Ese tipo de mujer que se tiene que analizar dos veces para comprenderla. De las que van a solas a las exposiciones y nunca les ha importado saltarse una cena o un beso.
De las que parecen invisibles pero no lo son porque usan lencería muy divertida y tropocientosdemiles pendientes minúsculos en las orejas.
De las que sólo tienen un bikini y ningún año lo cambian porque no se rompe y de las que nunca se separan de su barrita de protección labial, por si las moscas. De las que chillan siempre siempre a escondidas y duermen en cámaras acorazadas decoradas con un toque chic, pero no tanto. De las que tropiezan cada dos por tres con las puertas entreabiertas. De las que se cortan el pelo siguiendo el calendario lunar y adoran perderse por las paradas de Metro desconocidas de la capital de cualquier país.
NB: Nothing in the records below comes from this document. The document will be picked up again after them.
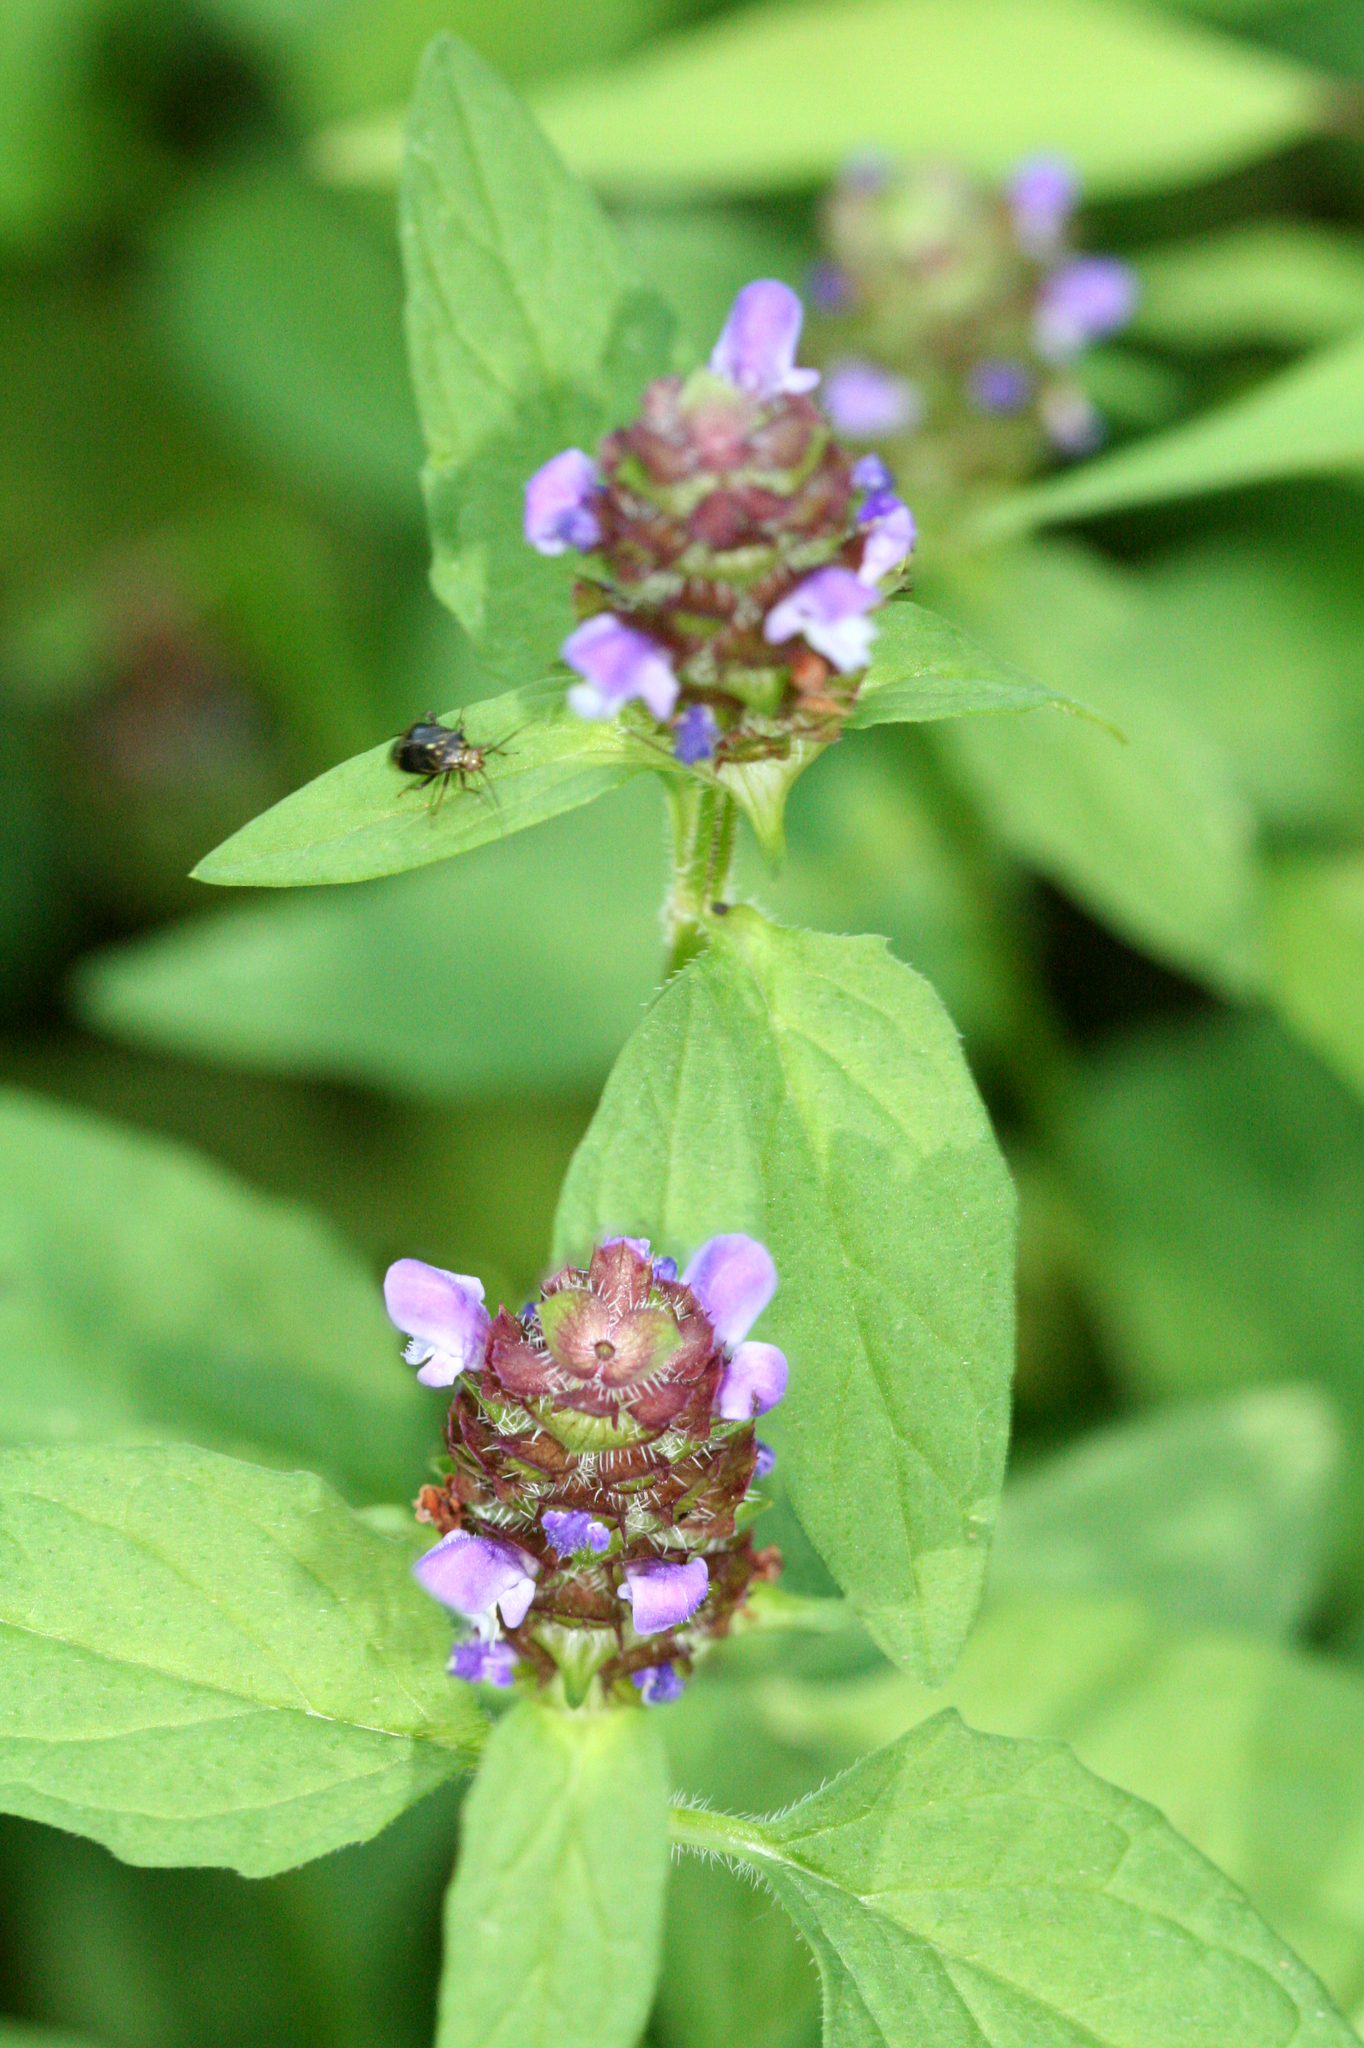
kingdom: Plantae
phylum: Tracheophyta
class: Magnoliopsida
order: Lamiales
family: Lamiaceae
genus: Prunella
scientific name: Prunella vulgaris
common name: Heal-all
De las que últimamente piensan que la culpa de todo la tienen la incultura nacional y el cambio climático.
Esa raza femenina que ha dejado de saltar en las camas de los hoteles desde que aparecieron los sosos somieres y los colchones de látex. Y de las que culparon a Flex de dejar de beber Colacao desde etonces. La mujer soñadora que todavía veía figuras premonitorias en los pelos de cualquier ducha que se quedan pegados en las baldosas, a modo de collage, con diferentes tonalidades y procedencias. Y los fotografiaba para documentar sus presagios.
Nunca se sintió sexy acariciando su agenda de teléfonos ni tomando cocktails de nombres absurdamente exóticos. A ella le seguía gustando ir de paquete en la Vespino, fumarse un cigarro en la puerta del bar y hablar de lo primero que se le pasase por la cabeza, al estilo más informal y despreocupado, para romper el hielo de las primeras citas. Quizá por eso puso un lienzo de Rothko en el cabezal de su cama, quién sabe si Rothko era lo más sexy que ella había conocido. Más que los carboncillos, las bibliotecas y sus laberintos, los días de lluvia, las habitaciones de planta trapezoidal de los edificios aburguesados de renta antigua o los peldaños de los Institutos Cervantes de cualquier ciudad semi contemporánea. Sin superar a las Tríadas Celestiales que ella había conocido, los pizzicato de mandolina de pleno invierno, el monocordio o la Selva Negra.
Si se esforzaba, recordaba todos los olores que había descifrado en los champús de los seres que había tenido muy cerca, la forma de sus uñas y los collares que esos días llevaban puestos, con un acierto de ochenta y cuatro por ciento.
De las que nunca soportaron a los príncipes ni los perfumes masculinos de las primeras estanterías de las tiendas de cosméticos con nombre de mujer.
A veces disfrutaba de la hora del desayuno, mirando meticulosamente y en silencio cómo quien fuese preparaba café. Cuando ponía más atención era cuando alguien desmenuzaba un bollo con toppings de chocolate -o con piñones- para llevarse un pedacito dulce a la boca. A cambio, ella se ataba la melena y algunas veces hasta sonreía con los ojos como platos durante este proceso, si la miraban, agradeciendo la compañía y tan prodigioso espectáculo. Tan sólo una vez dio un sorbo del café. Pero jamás confesó haberlo hecho, para que no se corriera la voz de que esa noche tampoco había dormido y le podían la resaca y las agujetas.
Todavía soñaba con ese tipo de fiestas en las que beber Martini , al más puro estilo Belluci, y con hombres que para seducirla le parafrasearan párrafos de Rayuela. O con encontrar a aquél que creyese firmemente que su menstruación podría convertirse en material compositivo de cualquier creación plástica. Mostrándose un poco tierna, tan sólo un poco, pero nunca tanto como para que los hijos de sus amigas se encapricharan con ella.
Ese tipo de mujeres dignas, silenciosas, espontáneas y que siempre recuerdas.